Sovereign Wealth Funds have crossed the $5 trillion milestone with total assets estimated at $5.38 trillion as of October 2013.
Preqin, in its ‘The 2014 Preqin Sovereign Wealth Fund Review,’ highlights that the growth of SWF’s assets can be attributed to the large number of new sovereign wealth funds that have been formed over the past couple of years, besides the growing assets of pre-existing sovereign wealth funds.
Largest Jump In Total Assets
Preqin started reviewing SWFs since 2008. Since 2012, the SWF’s have gained over $750 billion in additional assets. This marks the largest jump in total assets of SWFs, since Preqin commenced its review.
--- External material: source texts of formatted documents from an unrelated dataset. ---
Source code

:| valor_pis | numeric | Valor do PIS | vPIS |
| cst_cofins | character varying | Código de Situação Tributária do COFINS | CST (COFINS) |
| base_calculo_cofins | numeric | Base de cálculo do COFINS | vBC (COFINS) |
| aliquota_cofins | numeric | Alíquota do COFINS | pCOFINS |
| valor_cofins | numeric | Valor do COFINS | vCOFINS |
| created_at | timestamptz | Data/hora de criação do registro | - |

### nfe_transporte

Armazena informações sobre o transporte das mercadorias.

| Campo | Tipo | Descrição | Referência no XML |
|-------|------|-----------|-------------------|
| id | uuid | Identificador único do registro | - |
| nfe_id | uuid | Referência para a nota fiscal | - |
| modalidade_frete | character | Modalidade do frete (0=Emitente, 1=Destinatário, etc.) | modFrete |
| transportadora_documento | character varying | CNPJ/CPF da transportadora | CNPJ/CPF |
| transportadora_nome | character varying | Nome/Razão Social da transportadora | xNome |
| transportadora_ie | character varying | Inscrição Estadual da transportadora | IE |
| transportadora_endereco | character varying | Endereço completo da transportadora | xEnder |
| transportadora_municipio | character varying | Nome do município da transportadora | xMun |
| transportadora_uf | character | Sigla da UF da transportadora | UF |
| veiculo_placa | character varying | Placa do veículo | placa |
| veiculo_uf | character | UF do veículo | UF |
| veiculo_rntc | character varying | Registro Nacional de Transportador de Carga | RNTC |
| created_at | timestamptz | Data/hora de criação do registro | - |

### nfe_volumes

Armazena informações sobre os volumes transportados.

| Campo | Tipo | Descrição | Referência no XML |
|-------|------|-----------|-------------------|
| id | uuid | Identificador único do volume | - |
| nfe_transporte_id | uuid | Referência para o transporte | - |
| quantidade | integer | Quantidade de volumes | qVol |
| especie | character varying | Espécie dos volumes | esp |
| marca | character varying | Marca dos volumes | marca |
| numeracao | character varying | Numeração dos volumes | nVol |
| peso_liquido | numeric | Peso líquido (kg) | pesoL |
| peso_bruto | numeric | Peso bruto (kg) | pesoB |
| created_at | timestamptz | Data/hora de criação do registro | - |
Asia-based sovereign wealth funds account for a substantial 47 percent of global aggregate sovereign wealth funds, though in terms of number, they account for only 22 percent of global sovereign wealth funds.
Preqin’s report reveals that soon after the credit crisis, several SWFs saw depletion of their assets as governments withdrew to balance its fiscal shortfalls. However, during the past two years, fresh capital has been infused to ensure security for future generations funded by the reserves created today.
Decline In Private Equity And Hedge Funds
Since Preqin’s 2012 review, SWF investors allocated lesser amount to private equity and hedge funds. Preqin feels the recent past has seen substantial growth in the number of new SWFs. Preqin attributes this fall to these newly created SWFs allocating more towards the traditional funds rather than alternative investments during their initial years.
The following graph evidences the proportion of SWFs investing in each asset class in both traditional and alternative investments:
Despite experiencing political and financial unrest, SWFs have continued to thrive and grow. During the past year, assets under management of Middle Eastern SWFs have increased by 6 percent, while Asia-based SWFs witnessed 19 percent growth.
Preqin’s review highlights some new countries such as India, Bolivia and Panama that are all undergoing internal discussions to form their own SWFs.
Preqin’s review reveals Norway-based Government Pension Fund-Global is the largest SWFs globally with $775.2 billion in asset under management, showing an increase of $185 billion since 2012.
Preqin’s review notes MENA, North America and Asia-based SWFs show the greatest appetite for private real estate investments. Besides, 72 percent of SWFs investing in private equity have shown preference for venture capital investments.
Preqin’s report concludes SWFs could witness a number of new allocators once the newly formed SWFs become more developed.